Exercise requirements> Report every line of the records that contains the word "Management".

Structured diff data
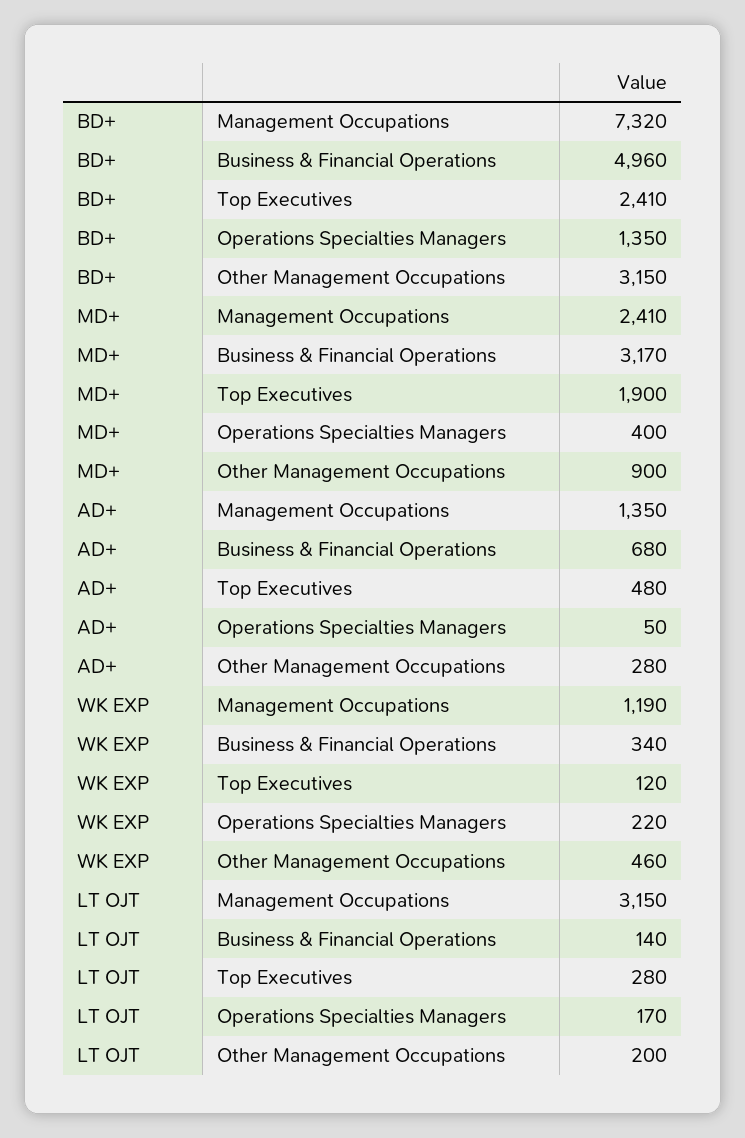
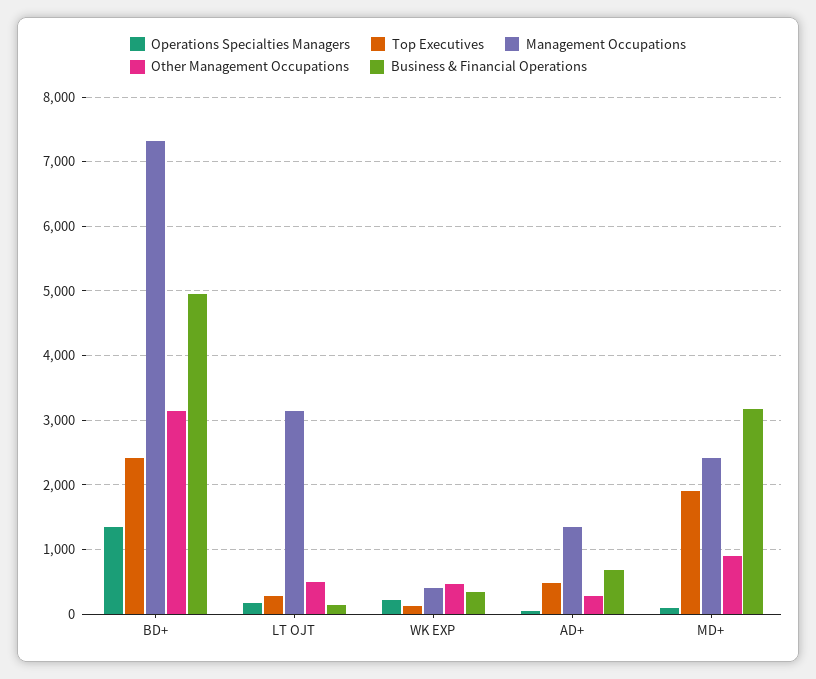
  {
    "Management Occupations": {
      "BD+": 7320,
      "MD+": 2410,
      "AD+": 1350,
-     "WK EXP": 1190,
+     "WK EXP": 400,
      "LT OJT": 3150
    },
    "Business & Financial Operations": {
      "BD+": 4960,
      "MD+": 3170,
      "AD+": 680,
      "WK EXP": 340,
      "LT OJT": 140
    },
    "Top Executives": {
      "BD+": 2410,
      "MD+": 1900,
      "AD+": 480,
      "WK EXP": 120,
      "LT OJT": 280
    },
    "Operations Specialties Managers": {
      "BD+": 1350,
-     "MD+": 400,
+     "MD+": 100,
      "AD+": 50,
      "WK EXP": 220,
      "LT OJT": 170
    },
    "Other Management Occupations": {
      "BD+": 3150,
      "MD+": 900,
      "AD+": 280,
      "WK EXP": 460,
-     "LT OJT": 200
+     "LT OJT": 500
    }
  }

--

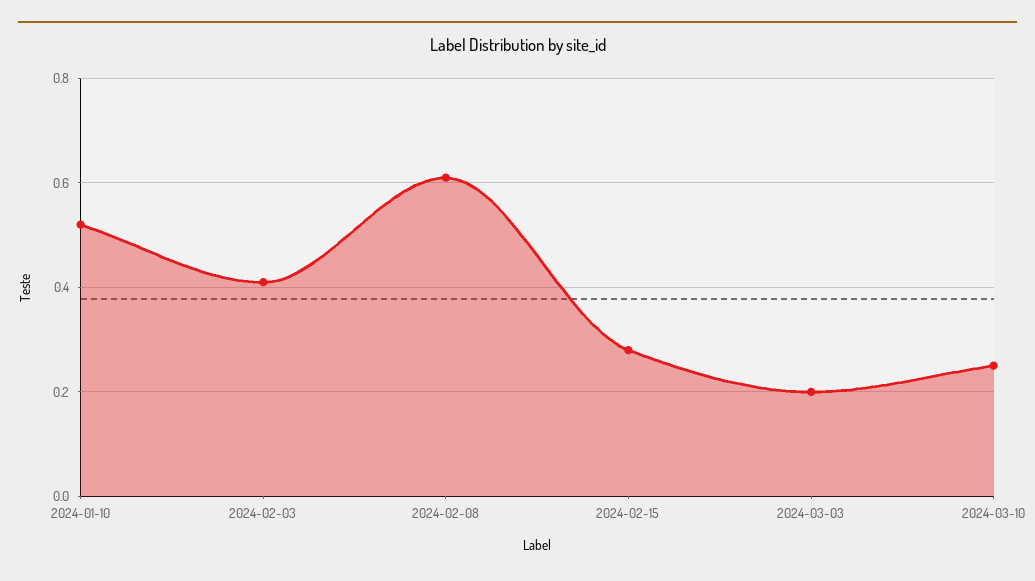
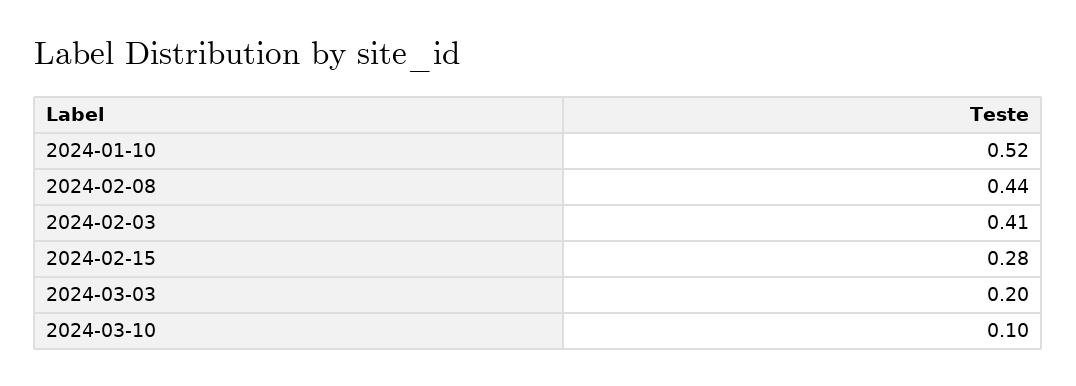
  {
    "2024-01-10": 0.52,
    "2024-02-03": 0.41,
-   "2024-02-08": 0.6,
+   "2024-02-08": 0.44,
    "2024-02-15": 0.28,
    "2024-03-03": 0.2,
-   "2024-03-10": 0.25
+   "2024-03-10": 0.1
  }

Solution to the exercise>
    "Management Occupations": {
    "Other Management Occupations": {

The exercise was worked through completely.